Published , by Donovan Erskine
Published , by Donovan Erskine
With how massive of a company FTX was, and with its various partnerships in the entertainment and financial worlds, there has been a strong reverberating effect following the crypto exchange’s bankruptcy filing last week. In what’s being referred to as a crypto contagion, several other companies in the business are suffering as a result of their ties to FTX. According to new reports, crypto lender BlockFi could be heading down the bankruptcy route itself.
In a report from the Wall Street Journal, the outlet states that its sources are indicating that BlockFi could be heading towards Chapter 11 bankruptcy, the same form of bankruptcy that FTX filed for last week. Shortly after the news from FTX hit the internet, BlockFi suspended customer withdrawals and deposits on the platform. The company also said that it has a “significant exposure” to FTX. In addition to the bankruptcy filing, BlockFi is expected to lay off a chunk of its workers.
The report also includes a quote from an email BlockFi sent out to users following the move to pause operations. “There are a number of scenarios that may be available to us, and we are doing the work now to determine the best path forward,” it reads. “BlockFi has the necessary liquidity to explore all options and we have engaged expert outside advisors that are helping us navigate BlockFi’s next steps.” BlockFi held a lot of its assets at FTX and also had a sizable credit line at the crypto exchange.

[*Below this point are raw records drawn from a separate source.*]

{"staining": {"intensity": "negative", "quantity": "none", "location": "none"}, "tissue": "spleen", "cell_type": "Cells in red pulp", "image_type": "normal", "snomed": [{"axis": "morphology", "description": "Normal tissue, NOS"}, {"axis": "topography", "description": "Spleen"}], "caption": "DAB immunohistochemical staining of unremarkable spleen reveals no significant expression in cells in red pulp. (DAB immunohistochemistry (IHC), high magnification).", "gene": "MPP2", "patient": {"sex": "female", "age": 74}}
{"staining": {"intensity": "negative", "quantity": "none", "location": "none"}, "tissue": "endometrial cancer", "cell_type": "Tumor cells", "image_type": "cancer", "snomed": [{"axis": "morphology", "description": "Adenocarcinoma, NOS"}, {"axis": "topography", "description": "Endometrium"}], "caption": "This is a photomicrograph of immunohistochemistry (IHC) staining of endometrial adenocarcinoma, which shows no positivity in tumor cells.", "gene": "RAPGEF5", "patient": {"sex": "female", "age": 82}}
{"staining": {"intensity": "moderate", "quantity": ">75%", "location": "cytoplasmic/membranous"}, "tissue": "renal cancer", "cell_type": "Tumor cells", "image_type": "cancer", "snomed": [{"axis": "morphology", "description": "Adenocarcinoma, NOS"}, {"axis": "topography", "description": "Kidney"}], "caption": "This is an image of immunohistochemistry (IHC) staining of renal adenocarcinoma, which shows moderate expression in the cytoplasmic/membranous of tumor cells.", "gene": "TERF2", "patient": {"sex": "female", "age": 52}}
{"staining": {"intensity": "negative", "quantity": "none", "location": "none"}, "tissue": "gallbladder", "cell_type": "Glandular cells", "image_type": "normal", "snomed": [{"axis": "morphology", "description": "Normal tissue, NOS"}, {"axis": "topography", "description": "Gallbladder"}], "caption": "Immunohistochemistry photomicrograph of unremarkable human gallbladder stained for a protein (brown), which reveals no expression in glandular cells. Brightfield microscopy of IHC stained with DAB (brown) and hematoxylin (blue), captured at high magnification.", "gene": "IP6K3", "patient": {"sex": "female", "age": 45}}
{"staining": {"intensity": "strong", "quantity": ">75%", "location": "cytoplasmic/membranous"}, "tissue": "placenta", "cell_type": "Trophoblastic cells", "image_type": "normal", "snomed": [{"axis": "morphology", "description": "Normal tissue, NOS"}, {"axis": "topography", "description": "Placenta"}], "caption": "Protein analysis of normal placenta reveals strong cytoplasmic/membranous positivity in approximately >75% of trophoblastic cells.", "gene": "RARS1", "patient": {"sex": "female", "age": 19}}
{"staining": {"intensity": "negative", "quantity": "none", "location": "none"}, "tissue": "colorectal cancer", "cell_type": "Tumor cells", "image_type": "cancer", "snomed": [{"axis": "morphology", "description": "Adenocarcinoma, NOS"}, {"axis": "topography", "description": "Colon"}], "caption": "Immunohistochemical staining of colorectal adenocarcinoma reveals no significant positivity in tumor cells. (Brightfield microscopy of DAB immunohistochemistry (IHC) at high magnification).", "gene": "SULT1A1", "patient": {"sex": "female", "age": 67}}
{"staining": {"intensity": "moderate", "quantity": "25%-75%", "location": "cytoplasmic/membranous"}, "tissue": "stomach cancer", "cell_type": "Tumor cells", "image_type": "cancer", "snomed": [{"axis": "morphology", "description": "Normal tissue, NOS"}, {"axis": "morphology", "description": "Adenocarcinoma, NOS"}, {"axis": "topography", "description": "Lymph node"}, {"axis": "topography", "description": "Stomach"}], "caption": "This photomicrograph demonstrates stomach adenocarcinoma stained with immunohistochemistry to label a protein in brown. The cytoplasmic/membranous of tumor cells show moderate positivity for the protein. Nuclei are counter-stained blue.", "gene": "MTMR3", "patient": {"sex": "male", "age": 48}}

FTX’s implosion has not only been a nightmare for the crypto exchange and its CEO Sam Bankman-Fried, but a plethora of other companies and people that were associated with the platform in one way or another. BlockFi is just the latest in a growing list of companies in hot water as a result. Even the affiliated companies that will survive FTX’s collapse have had to release statements to reassure users and investors, such as Immutable and Team SoloMid.